== Records for the exercise

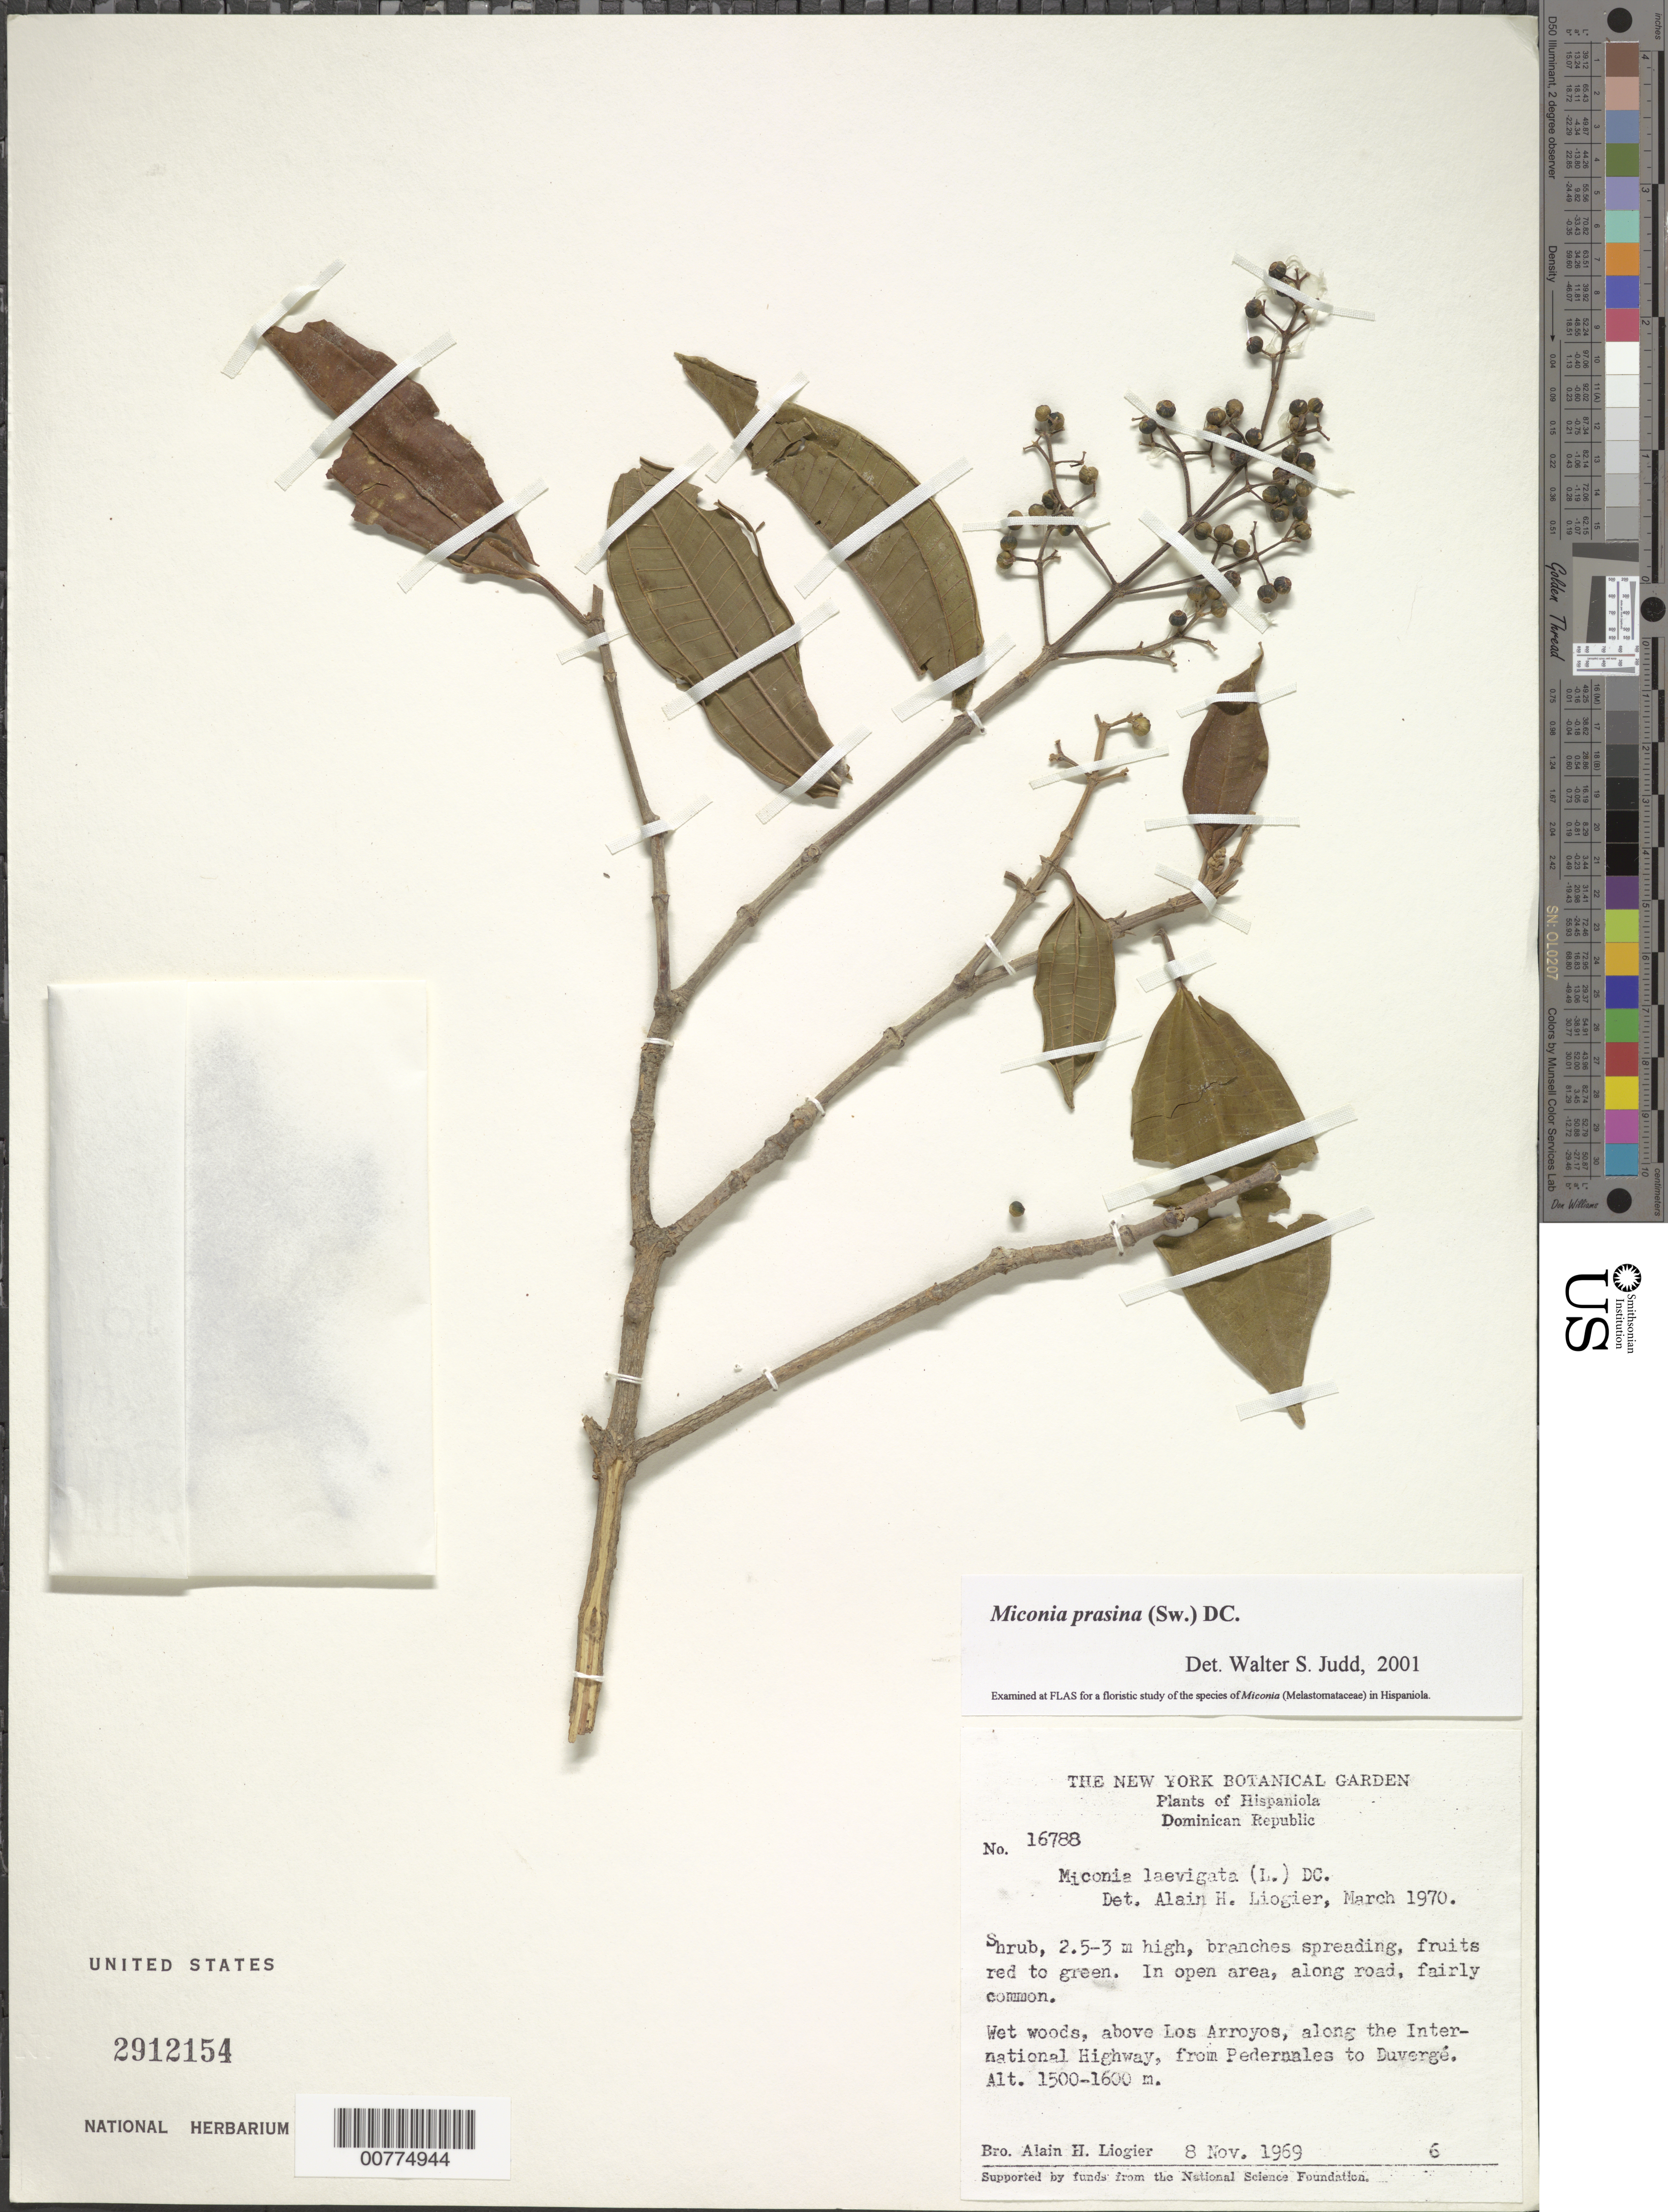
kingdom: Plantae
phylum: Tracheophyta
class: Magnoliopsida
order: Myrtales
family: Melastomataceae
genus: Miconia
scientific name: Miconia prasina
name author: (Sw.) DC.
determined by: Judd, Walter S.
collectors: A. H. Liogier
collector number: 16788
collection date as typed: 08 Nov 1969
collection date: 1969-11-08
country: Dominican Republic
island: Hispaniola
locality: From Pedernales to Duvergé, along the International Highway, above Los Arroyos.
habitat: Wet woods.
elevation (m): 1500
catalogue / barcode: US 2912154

====

Extract every line of the listing above word for word, leaving out the picture.

▶ _Full answer_:
kingdom: Plantae
phylum: Tracheophyta
class: Magnoliopsida
order: Myrtales
family: Melastomataceae
genus: Miconia
scientific name: Miconia prasina
name author: (Sw.) DC.
determined by: Judd, Walter S.
collectors: A. H. Liogier
collector number: 16788
collection date as typed: 08 Nov 1969
collection date: 1969-11-08
country: Dominican Republic
island: Hispaniola
locality: From Pedernales to Duvergé, along the International Highway, above Los Arroyos.
habitat: Wet woods.
elevation (m): 1500
catalogue / barcode: US 2912154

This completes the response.